Byrne and the other small bondholders feel betrayed and battered. They say bonds are popular conservative investments often purchased individually, or through mutual funds and pensions, by the elderly or families saving to send kids to college.
"We felt it was a sound investment at the time," he said.
A debt-for-stock offer calls for bondholders to exchange their unsecured bonds for a 10 percent stake in a newly restructured company and warrants to purchase a greater share of the new GM at a later date, said GM spokeswoman Julie Gibson. If GM is worth $15 billion, the bondholders would get shares equal to roughly 7.5 percent of the common equity.

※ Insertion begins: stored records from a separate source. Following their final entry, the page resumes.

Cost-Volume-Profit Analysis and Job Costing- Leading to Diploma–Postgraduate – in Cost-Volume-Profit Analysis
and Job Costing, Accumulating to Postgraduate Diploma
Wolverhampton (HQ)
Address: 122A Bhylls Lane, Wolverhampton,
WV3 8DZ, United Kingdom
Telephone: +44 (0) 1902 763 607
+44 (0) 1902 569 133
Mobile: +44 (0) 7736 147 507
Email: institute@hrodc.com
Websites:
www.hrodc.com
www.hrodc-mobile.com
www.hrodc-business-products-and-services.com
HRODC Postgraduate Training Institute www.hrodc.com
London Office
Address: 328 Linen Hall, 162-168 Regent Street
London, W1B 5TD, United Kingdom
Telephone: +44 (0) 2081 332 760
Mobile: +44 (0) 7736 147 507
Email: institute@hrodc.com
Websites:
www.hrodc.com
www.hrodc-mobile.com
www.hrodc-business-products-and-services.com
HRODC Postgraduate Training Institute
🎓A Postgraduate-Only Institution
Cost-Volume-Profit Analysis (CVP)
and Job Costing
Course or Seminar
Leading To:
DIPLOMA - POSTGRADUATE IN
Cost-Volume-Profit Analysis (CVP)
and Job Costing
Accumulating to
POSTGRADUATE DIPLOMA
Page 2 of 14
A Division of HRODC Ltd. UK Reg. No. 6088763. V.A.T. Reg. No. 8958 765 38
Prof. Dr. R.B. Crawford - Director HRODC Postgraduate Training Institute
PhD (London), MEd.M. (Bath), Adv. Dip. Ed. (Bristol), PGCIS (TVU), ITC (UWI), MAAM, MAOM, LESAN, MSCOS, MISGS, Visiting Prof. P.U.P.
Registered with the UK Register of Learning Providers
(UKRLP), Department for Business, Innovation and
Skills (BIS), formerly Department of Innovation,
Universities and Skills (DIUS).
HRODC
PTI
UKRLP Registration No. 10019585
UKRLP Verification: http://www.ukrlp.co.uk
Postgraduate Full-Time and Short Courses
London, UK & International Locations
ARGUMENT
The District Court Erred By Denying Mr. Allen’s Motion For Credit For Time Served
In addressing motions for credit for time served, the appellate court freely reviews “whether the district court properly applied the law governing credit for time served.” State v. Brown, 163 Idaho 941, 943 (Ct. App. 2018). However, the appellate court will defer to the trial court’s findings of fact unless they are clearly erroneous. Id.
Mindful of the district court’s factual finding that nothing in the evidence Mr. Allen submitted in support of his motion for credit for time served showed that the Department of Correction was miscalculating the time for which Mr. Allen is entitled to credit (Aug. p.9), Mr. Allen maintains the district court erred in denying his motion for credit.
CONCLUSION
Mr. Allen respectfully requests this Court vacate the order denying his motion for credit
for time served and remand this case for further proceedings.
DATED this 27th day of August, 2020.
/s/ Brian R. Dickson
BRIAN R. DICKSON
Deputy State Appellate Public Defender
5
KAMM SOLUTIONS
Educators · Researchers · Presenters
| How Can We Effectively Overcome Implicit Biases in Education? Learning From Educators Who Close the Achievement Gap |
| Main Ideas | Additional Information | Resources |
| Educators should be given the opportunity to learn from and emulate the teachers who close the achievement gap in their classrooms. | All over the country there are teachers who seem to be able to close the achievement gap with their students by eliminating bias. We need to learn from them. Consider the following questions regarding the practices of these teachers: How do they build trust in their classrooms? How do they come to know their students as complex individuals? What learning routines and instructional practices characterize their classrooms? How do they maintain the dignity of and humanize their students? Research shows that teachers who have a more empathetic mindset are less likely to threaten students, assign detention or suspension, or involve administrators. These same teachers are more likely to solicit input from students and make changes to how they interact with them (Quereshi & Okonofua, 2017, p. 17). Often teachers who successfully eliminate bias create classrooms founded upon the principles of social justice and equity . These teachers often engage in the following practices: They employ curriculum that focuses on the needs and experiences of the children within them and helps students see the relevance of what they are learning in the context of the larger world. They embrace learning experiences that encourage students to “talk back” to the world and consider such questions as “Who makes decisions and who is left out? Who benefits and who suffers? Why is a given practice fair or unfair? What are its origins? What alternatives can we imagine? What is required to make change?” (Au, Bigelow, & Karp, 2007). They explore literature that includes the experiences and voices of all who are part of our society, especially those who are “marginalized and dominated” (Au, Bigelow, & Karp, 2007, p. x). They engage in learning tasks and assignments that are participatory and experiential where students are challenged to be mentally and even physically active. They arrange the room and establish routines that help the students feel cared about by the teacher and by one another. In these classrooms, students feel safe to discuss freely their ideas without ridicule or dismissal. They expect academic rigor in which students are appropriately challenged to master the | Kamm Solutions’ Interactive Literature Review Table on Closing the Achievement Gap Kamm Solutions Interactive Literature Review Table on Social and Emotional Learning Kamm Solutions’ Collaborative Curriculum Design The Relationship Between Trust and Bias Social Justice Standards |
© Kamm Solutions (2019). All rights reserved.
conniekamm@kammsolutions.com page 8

The agreement, which mainly large institutional bondholders agreed to, is expected to make the automaker's reorganization go more smoothly now that it's in bankruptcy protection, she said.
The individual investors like Byrnes, who call themselves GM Bondholders Unite, argue that they are being asked for disproportionate concessions compared mainly with the United Automakers Union, which is getting a 17 percent stake in the new company.
Thomas E. Lauria, the attorney who represented the rights of dissident bondholder in the Chrysler Chapter 11 filing, has agreed to work with GM Bondholders Unite in representing the thousands of individual GM bondholders who say they have been systematically excluded from the negotiating table.
Gibson said she has heard complaints from members of the grass roots organization, but added, "This (deal) is not an unusual way for something like this to play out."
For now, Byrne says he'll hope the lawsuit is successful. But he's not overly optimistic.
He blames the crisis on the government and the banks for giving mortgages to people who couldn't afford them. He doesn't point the finger at GM. He and his wife both drive Saturns.
"If the economy had kept up," he said, "they wouldn't have had problems selling cars."
But Byrne is angered by the way he has been treated by GM.
"I will never buy another General Motors car," he said. "But then again, I can't afford one now anyway."